Ozkutlu et al. 2026 — Zinc application reduces cadmium in wheat grain
A greenhouse trial using durum wheat grown in calcareous Turkish soils contaminated with increasing cadmium doses demonstrates that combined soil plus foliar zinc fertilization substantially reduces grain cadmium concentration, with foliar ZnSO4 spray alone reducing grain Cd by up to 70 percent in uncontaminated soils, though at the highest soil Cd dose (5.0 mg Cd kg-1 soil) the reduction reaches only 9 to 11 percent and grain Cd values still exceed the Codex Alimentarius and Chinese GB 2762-2022 maximum level of 200 µg kg-1 (ppb). The study establishes the practical ceiling of Zn-based mitigation and shows that Zn management alone is insufficient for food safety compliance when soil Cd is substantially elevated.
Key numbers
Grain Cd concentrations by soil Cd dose (best treatment = high soil Zn + foliar Zn):
| Soil Cd dose (mg kg-1) | Lowest grain Cd (high Zn + foliar Zn), µg kg-1 | Highest grain Cd (low Zn), µg kg-1 | Codex limit, µg kg-1 |
|---|---|---|---|
| Cd0 (background ~0.005) | 49.97 ± 4.26 | 54.5 (approx.) | 200 |
| Cd0.2 | 118.31 ± 4.76 | 238.89 ± 24.84 | 200 |
| Cd1.0 | 631.48 ± 81.39 | 1224.32 ± 47.55 | 200 |
| Cd5.0 | 2460.93 ± 554.41 | 3153.72 ± 207.55 | 200 |
Reduction magnitude by foliar Zn in Cd-free soil: 70.49% reduction versus inadequate Zn fertilization. In highest Cd soil (Cd5): 9.31% reduction. Combined soil + foliar Zn increased grain yield by 49.75% in Cd-free soil and by 32.79% at the Cd5 dose versus inadequate Zn. Grain Zn concentration increased by 77.67% (Cd0) and 173.06% (Cd5) with foliar Zn versus inadequate Zn. Correlation of foliar Zn treatment vs grain yield: R = 0.720 (p < 0.001); vs grain Cd: R = -0.048 (NS). Soil Zn application vs grain yield: R = 0.374 (p < 0.001); vs grain Cd: R = -0.086 (p < 0.05). Method: ICP-OES (Varian Vista-PRO); certified reference material SRM 1567B wheat flour, recovery 97-103%. 72 experimental units (3 soil Zn levels × 2 foliar Zn treatments × 4 Cd doses × 4 replicates per treatment).
Methods (brief)
Completely randomized block factorial greenhouse trial. Durum wheat cv. Diyarbakir 81, Osmaniye Turkey (calcareous soil pH 8.08, 14.2% CaCO3, very low baseline Cd 0.005 mg kg-1 DTPA-extractable). Spiked with CdCl2 at 0, 0.2, 1.0, and 5.0 mg Cd kg-1 soil; Zn applied at 0.5, 5.0, and 10.0 mg Zn kg-1 soil, with or without 0.3% ZnSO4·7H2O foliar spray at three applications during flowering. Grain harvested at maturity (149 days), acid digestion with HNO3/H2O2, ICP-OES. Limitation: greenhouse only; calcareous soil conditions specific to arid/semiarid regions; does not address field conditions or biological Cd from natural soil contamination.
Implications
Certification: Supports the principle that Zn biofortification can partially mitigate Cd uptake in wheat, but demonstrates a hard ceiling: at ecologically relevant elevated Cd soil levels (Cd1 and Cd5 doses), Zn intervention alone cannot bring grain Cd within Codex limits. HMT&C wheat or wheat-containing product standards should not rely on Zn fertilization as a sufficient mitigation pathway when sourcing from high-Cd soils. Supply-chain screening of soil Cd at origin is the primary control.

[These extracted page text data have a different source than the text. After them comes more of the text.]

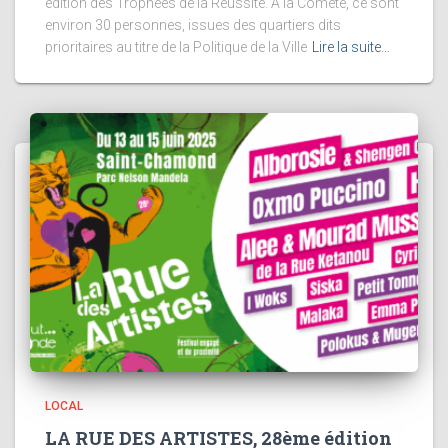
édition des Trophées de la Réussite. A la Comète, ce sont
environ 30 personnes, issues des quartiers dits
prioritaires au titre de la Politique de la Ville
Lire la suite…
LOCAL
LA RUE DES ARTISTES, 28ème édition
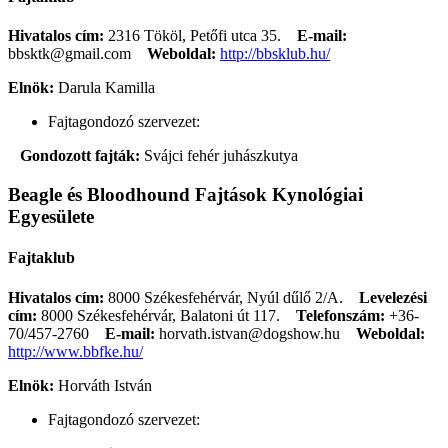
Hivatalos cím:
2316 Tököl, Petőfi utca 35.
E-mail:
bbsktk@gmail.com
Weboldal:
http://bbsklub.hu/
Elnök:
Darula Kamilla
Fajtagondozó szervezet:
Gondozott fajták:
Svájci fehér juhászkutya
Beagle és Bloodhound Fajtások Kynológiai
Egyesülete
Fajtaklub
Hivatalos cím:
8000 Székesfehérvár, Nyúl dűlő 2/A.
Levelezési
cím:
8000 Székesfehérvár, Balatoni út 117.
Telefonszám:
+36-
70/457-2760
E-mail:
horvath.istvan@dogshow.hu
Weboldal:
http://www.bbfke.hu/
Elnök:
Horváth István
Fajtagondozó szervezet:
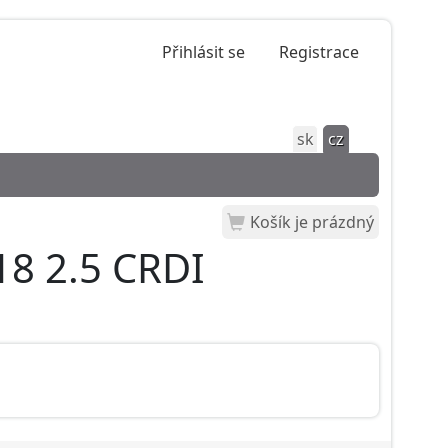
Přihlásit se
Registrace
sk
cz
Košík je prázdný
18 2.5 CRDI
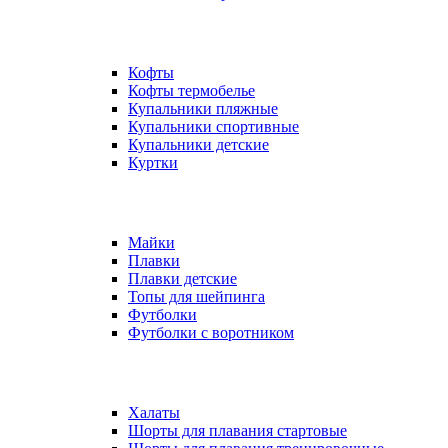
Кофты
Кофты термобелье
Купальники пляжные
Купальники спортивные
Купальники детские
Куртки
Майки
Плавки
Плавки детские
Топы для шейпинга
Футболки
Футболки с воротником
Халаты
Шорты для плавания стартовые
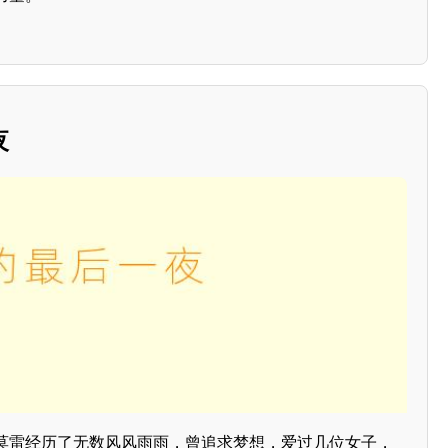
夜
莫雷经历了无数风风雨雨，曾追求梦想，爱过几位女子，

Courses: Useful illustration of the Zn-Cd competition mechanism (shared divalent cation transporter) and the phytochelatin synthesis trade-off. Provides quantitative estimates of mitigation ceiling that are more useful than qualitative claims.
App: Mitigation credit for zinc-biofortified wheat products should be applied conservatively; the magnitude of benefit is soil-Cd-level dependent.